The assumption about s>b/k could be justified by safety and capabilities research having diminishing return. Then you could have log-uniform beliefs (over some interval) about the level of capabilities c′ required to achieve AGI, and the amount of safety research c′/k required for a good outcome. Within the support of c′ and c′/k, linearly increasing s/c, will linearly increase the chance of safe AGI.
In this model, having a positive marginal impact doesn’t require us to completely abstain from contributing to capabilities. Rather, one’s impact is positive if the ratio of safety and capabilities contributions si/ci is greater than the average of the rest of the world. For example, a 50% safety/50% capabilities project is marginally beneficial, if the AI world focuses only 3% on safety.
If the AI world does only focus 3% on safety, then when is nervousness warranted? Firstly, technical researchers might make a big capabilities contribution if they are led to fixate on dangerous schemes that lie outside of current paradigms, like self-improvement perhaps. This means that MIRI’s concerns about information security are not obviously unreasonable. Secondly, AI timeline research could lead one to understand the roots of AI progress, and thereby set in motion a wider trend toward more dangerous research. This could justify worries about the large compute experiments of OpenAI. It could also justify worries about the hypothetical future in which an AIS person launches a large AI projects for the government. Personally, I think it’s reasonable to worry about cases like these breaching the 97% barrier.
It is a high bar, however. And I think in the case of a typical AI safety researcher, these worries are a bit overblown. In this 97%-capabilities world, the median person should worry a bit less about abstaining from capability contributions, and a bit more about the size of their contribution to safety.
I propose an adjustment to this model: you have to be greater than the rest of the world’s total contributions over time under the action-relevant probability measure. What I mean by action-relevant measure is the probability distribution where worlds are weighted according to your expected impact, not just their probability.
So if you think there’s a decent chance that we’re barely going to solve alignment, and that in those worlds the world will pivot towards a much higher safety focus, you should be more cautious about contributing to capabilities.

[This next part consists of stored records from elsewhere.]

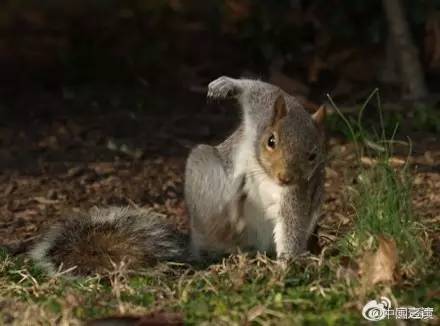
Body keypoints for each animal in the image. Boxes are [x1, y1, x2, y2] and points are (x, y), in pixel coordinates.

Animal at [26, 76, 324, 276]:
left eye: (313, 155)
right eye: (271, 141)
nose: (285, 177)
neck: (264, 171)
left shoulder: (297, 192)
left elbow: (292, 224)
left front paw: (288, 264)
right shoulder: (262, 108)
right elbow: (255, 88)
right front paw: (225, 85)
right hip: (203, 172)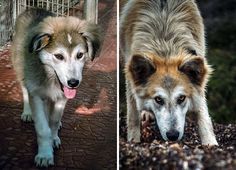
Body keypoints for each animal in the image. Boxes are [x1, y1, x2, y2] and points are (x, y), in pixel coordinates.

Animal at [11, 8, 100, 167]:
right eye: (58, 56)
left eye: (80, 55)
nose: (73, 83)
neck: (50, 77)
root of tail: (33, 8)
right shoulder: (36, 94)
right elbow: (43, 128)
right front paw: (45, 155)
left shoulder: (62, 98)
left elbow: (53, 120)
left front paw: (53, 138)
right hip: (20, 68)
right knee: (24, 90)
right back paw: (27, 112)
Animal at [121, 0, 218, 146]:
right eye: (158, 99)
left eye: (181, 98)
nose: (173, 135)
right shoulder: (130, 74)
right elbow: (133, 116)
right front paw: (133, 142)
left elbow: (203, 115)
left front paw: (211, 144)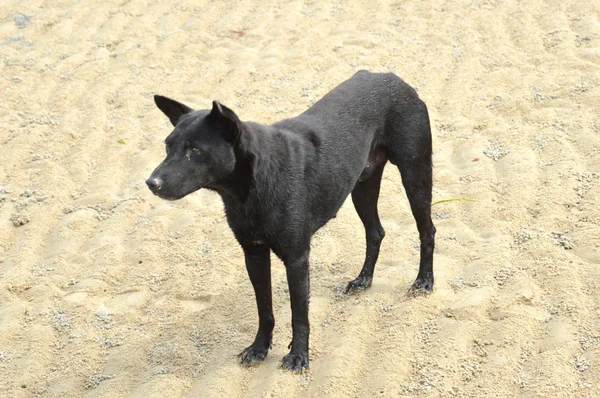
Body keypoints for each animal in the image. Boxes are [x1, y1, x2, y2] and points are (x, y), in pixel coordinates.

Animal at [145, 70, 436, 372]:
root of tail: (394, 78)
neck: (250, 189)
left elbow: (299, 314)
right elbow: (264, 309)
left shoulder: (297, 258)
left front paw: (298, 356)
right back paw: (363, 279)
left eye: (194, 149)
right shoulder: (254, 254)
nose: (151, 183)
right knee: (375, 232)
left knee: (427, 230)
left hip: (415, 173)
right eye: (167, 146)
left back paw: (424, 281)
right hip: (362, 185)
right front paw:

Interesting take, quick notes:
1) I worked on a similar model with Justin Shovelain a few years back. See: https://www.lesswrong.com/posts/BfKQGYJBwdHfik4Kd/fai-research-constraints-and-agi-side-effects
2) Rather, one’s impact is positive if the ratio of safety and capabilities contributions si/ci is greater than the average of the rest of the world.
I haven’t quite followed your model, but this doesn’t see exactly correct to me. For example, if the mean player is essentially “causing a lot of net-harm”, then “just causing a bit of net-harm”, clearly isn’t a net-good.
It seems entirely possible that even with a 100 safety to 1 capabilities researcher ratio, 100 capabilities researchers could kill everyone before the 10k safety researchers came up with a plan that didnt kill everyone. It does not seem like a symmetric race.
Likewise, if the output of safety research is just “this is not safe to do” (as MIRI’s seems to be), capabilities will continue, or in fact they will do MORE capabilities work so they can upskill and “help” with the safety problem.